France

La Mairie de Paris inaugure un quai Valéry Giscard d’Estaing, malgré les accusations de violence sexuelle

Un président accusé d’agressions sexuelles par plusieurs femmes mérite-t-il les hommages de la République à titre posthume, tout président qu’il fut ? C’est la question que posent des féministes, alors que la Mairie de Paris s’apprête à inaugurer mardi 9 mai le quai Valéry Giscard d’Estaing.

En mai 2020, quelques mois avant sa mort, une journaliste allemande avait accusé l’ancien président de lui avoir touché les fesses avec insistance lors d’une séance photo, fin 2018. Elle avait déposé plainte. L’année d’après, l’ex-Première ministre danoise Helle Thorning-Schmidt avait révélé dans ses mémoires que Valéry Giscard d’Estaing lui avait posé la main sur la cuisse lors d’un dîner à Copenhague, en 2002-2003.

« Les femmes ne sont pas des proies »

Des accusations qui ont incité Alice Coffin, lors du dernier Conseil de Paris lors duquel cette dénomination a été votée, à interpeller la maire de Paris : « Nous sommes bien conscients de la tradition républicaine qui veut qu’il y ait une dénomination à Paris pour les anciens présidents de la République (…) mais il me semble important que nous écoutions aussi la parole des femmes qui ont tenté de se faire entendre sur cet homme », a commencé la conseillère écologiste de Paris, avant de rapporter les témoignages de ces femmes. « Les femmes ne sont pas des proies, même pour les présidents de la République », a enchaîné Alice Coffin, regrettant que cette situation soit « passée sous silence ».

Suite à l’intervention d’Alice Coffin, la journaliste Hélène Devynck a rapporté qu’à TF1 et LCI, plusieurs maquilleuses lui avaient « raconté qu’elles l’évitaient pour les mêmes raisons. Il touchait leurs fesses ». « On ne cautionne pas la mise en place de plaques commémorant Giscard d’Estaing, un homme déjà dans tous les manuels d’histoire, et qui a eu des comportements problématiques, d’agression sexuelle et de harcèlement », accuse Pauline Baron de NousToutes, un collectif de luttes contre les violences sexuelles.

« Je ne vais pas vous dire que je suis pour »

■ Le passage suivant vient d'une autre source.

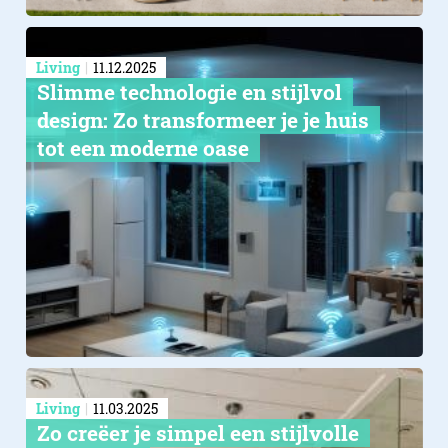
Living
11.12.2025
Slimme technologie en stijlvol
design: Zo transformeer je je huis
tot een moderne oase
Living
11.03.2025
Zo creëer je simpel een stijlvolle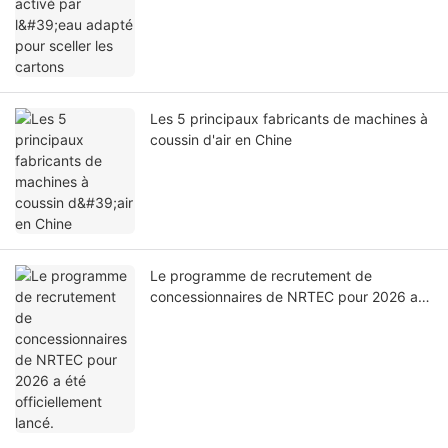
Les 5 principaux fabricants de machines à
coussin d'air en Chine
Le programme de recrutement de
concessionnaires de NRTEC pour 2026 a
été officiellement lancé.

Contactée par 20 Minutes, Laurence Patrice, adjointe à la maire de Paris en charge de la mémoire et qui doit officier pour la cérémonie avec Anne Hidalgo, se justifie : « C’est une décision du Conseil de Paris votée à la quasi-unanimité. En tant qu’adjointe à la mémoire, j’assume, c’est un geste républicain », affirme l’élue, avant d’ajouter plus tard : « Je ne vais pas vous dire que je suis pour qu’on honore des personnes accusées d’agressions sexuelles. » Ou encore : « C’est une décision qui se fait au niveau de la maire de Paris. » Visiblement embêtée, l’adjointe explique que « ça ne sert à rien de s’y opposer, c’est une règle républicaine, si je m’y étais opposée ça se serait tout de même fait » et que « Valéry Giscard d’Estaing, ça n’est tout de même pas Gabriel Matzneff [du nom de cet écrivain français accusé d’actes de pédocriminalité]. »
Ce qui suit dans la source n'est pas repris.